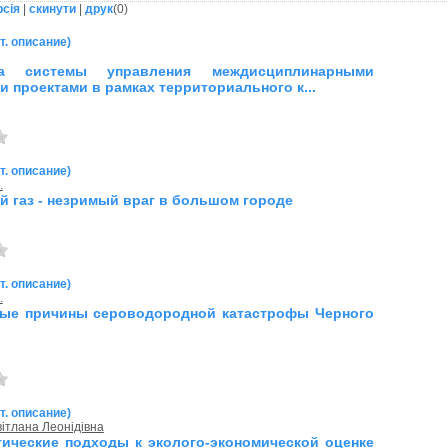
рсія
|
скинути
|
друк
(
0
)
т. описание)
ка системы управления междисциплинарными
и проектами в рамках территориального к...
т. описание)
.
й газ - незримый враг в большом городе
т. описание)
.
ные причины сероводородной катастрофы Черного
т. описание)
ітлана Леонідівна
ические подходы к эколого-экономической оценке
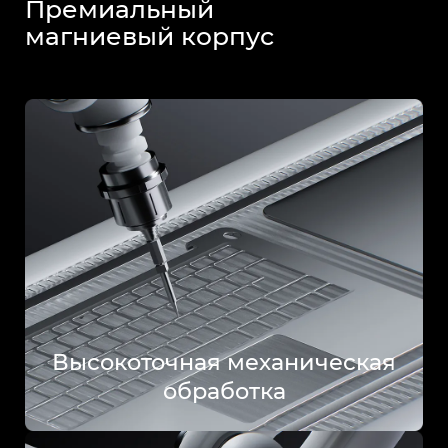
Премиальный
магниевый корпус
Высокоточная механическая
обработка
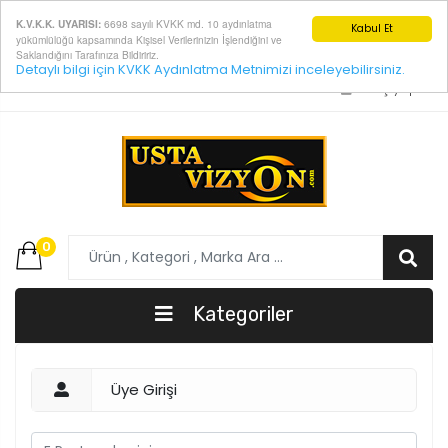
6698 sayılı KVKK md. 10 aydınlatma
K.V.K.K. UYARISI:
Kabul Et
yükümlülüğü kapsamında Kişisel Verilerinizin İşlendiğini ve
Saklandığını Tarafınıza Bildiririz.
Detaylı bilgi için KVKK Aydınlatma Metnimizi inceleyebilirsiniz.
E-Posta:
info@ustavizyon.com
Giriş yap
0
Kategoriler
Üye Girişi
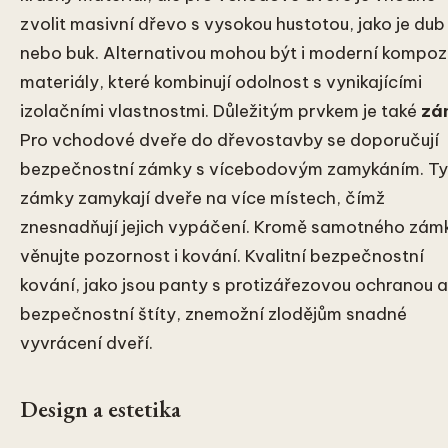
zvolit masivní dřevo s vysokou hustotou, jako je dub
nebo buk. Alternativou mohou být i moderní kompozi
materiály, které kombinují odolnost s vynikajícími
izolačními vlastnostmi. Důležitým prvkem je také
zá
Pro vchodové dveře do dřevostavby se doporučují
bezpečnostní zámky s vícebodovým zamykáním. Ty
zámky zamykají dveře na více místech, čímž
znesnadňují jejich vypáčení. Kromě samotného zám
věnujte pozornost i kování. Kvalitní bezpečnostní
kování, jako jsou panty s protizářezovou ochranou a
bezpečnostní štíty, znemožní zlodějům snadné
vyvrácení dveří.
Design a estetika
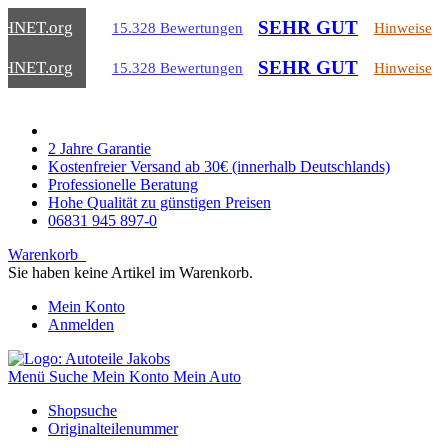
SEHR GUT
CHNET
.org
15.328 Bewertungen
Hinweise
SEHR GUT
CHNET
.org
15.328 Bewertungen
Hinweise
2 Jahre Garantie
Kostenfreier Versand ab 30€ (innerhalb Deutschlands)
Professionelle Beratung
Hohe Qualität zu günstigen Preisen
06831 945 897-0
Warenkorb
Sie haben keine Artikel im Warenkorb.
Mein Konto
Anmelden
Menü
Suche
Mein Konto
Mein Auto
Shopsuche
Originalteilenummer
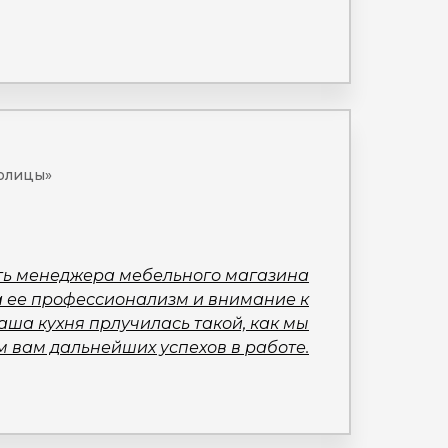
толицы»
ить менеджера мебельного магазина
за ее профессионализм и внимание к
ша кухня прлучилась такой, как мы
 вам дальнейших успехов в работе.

· · · ·

■ Problem to work on
Exactly the lines above from the one that contains "ические подходы к" down to the one that contains "yükümlülüğü kapsamında Kişisel" are to be output, both ends kept and pictures omitted.

■ Solution
ические подходы к эколого-экономической оценке
Премиальный
магниевый корпус
Высокоточная механическая
обработка
6698 sayılı KVKK md. 10 aydınlatma
K.V.K.K. UYARISI:
Kabul Et
yükümlülüğü kapsamında Kişisel Verilerinizin İşlendiğini ve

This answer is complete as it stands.